____ Material for this exercise
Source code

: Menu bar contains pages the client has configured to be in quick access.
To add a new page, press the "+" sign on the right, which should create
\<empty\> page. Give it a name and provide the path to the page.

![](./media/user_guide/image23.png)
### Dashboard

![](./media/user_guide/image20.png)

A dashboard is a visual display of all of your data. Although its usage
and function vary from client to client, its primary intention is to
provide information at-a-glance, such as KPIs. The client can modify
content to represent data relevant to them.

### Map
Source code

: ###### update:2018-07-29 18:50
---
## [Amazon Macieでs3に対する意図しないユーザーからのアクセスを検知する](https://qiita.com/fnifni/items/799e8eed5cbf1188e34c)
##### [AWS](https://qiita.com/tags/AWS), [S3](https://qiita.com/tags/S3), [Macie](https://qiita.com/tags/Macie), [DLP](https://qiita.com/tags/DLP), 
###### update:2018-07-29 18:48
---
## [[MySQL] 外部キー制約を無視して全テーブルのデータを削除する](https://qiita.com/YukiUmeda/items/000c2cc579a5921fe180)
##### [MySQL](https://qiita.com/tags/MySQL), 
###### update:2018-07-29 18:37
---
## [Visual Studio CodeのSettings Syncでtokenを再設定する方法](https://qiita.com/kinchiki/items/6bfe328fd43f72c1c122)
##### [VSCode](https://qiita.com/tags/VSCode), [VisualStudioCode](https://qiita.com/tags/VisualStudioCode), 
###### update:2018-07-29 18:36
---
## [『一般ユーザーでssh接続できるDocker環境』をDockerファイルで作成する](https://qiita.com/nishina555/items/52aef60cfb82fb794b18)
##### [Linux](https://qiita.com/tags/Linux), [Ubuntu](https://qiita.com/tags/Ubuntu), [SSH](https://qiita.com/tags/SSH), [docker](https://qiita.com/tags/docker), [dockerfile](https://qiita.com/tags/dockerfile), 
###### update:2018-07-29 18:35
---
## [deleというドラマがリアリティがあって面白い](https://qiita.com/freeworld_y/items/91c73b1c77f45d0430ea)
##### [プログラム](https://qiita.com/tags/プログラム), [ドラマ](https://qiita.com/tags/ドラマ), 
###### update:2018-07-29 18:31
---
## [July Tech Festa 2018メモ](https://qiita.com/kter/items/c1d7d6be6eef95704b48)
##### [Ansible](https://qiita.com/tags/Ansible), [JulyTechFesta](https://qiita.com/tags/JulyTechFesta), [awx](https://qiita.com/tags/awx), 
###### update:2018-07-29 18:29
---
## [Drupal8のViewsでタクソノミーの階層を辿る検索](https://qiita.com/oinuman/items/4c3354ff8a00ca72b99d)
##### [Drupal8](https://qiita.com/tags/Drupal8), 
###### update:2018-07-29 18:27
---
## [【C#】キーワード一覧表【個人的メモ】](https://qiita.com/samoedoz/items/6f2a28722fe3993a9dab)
________
● **What is being asked**: Would you please give all of the entries above once more, exactly as they are?

● **Answer to the exercise**:
Source code

: Menu bar contains pages the client has configured to be in quick access.
To add a new page, press the "+" sign on the right, which should create
\<empty\> page. Give it a name and provide the path to the page.

![](./media/user_guide/image23.png)
### Dashboard

![](./media/user_guide/image20.png)

A dashboard is a visual display of all of your data. Although its usage
and function vary from client to client, its primary intention is to
provide information at-a-glance, such as KPIs. The client can modify
content to represent data relevant to them.

### Map
Source code

: ###### update:2018-07-29 18:50
---
## [Amazon Macieでs3に対する意図しないユーザーからのアクセスを検知する](https://qiita.com/fnifni/items/799e8eed5cbf1188e34c)
##### [AWS](https://qiita.com/tags/AWS), [S3](https://qiita.com/tags/S3), [Macie](https://qiita.com/tags/Macie), [DLP](https://qiita.com/tags/DLP), 
###### update:2018-07-29 18:48
---
## [[MySQL] 外部キー制約を無視して全テーブルのデータを削除する](https://qiita.com/YukiUmeda/items/000c2cc579a5921fe180)
##### [MySQL](https://qiita.com/tags/MySQL), 
###### update:2018-07-29 18:37
---
## [Visual Studio CodeのSettings Syncでtokenを再設定する方法](https://qiita.com/kinchiki/items/6bfe328fd43f72c1c122)
##### [VSCode](https://qiita.com/tags/VSCode), [VisualStudioCode](https://qiita.com/tags/VisualStudioCode), 
###### update:2018-07-29 18:36
---
## [『一般ユーザーでssh接続できるDocker環境』をDockerファイルで作成する](https://qiita.com/nishina555/items/52aef60cfb82fb794b18)
##### [Linux](https://qiita.com/tags/Linux), [Ubuntu](https://qiita.com/tags/Ubuntu), [SSH](https://qiita.com/tags/SSH), [docker](https://qiita.com/tags/docker), [dockerfile](https://qiita.com/tags/dockerfile), 
###### update:2018-07-29 18:35
---
## [deleというドラマがリアリティがあって面白い](https://qiita.com/freeworld_y/items/91c73b1c77f45d0430ea)
##### [プログラム](https://qiita.com/tags/プログラム), [ドラマ](https://qiita.com/tags/ドラマ), 
###### update:2018-07-29 18:31
---
## [July Tech Festa 2018メモ](https://qiita.com/kter/items/c1d7d6be6eef95704b48)
##### [Ansible](https://qiita.com/tags/Ansible), [JulyTechFesta](https://qiita.com/tags/JulyTechFesta), [awx](https://qiita.com/tags/awx), 
###### update:2018-07-29 18:29
---
## [Drupal8のViewsでタクソノミーの階層を辿る検索](https://qiita.com/oinuman/items/4c3354ff8a00ca72b99d)
##### [Drupal8](https://qiita.com/tags/Drupal8), 
###### update:2018-07-29 18:27
---
## [【C#】キーワード一覧表【個人的メモ】](https://qiita.com/samoedoz/items/6f2a28722fe3993a9dab)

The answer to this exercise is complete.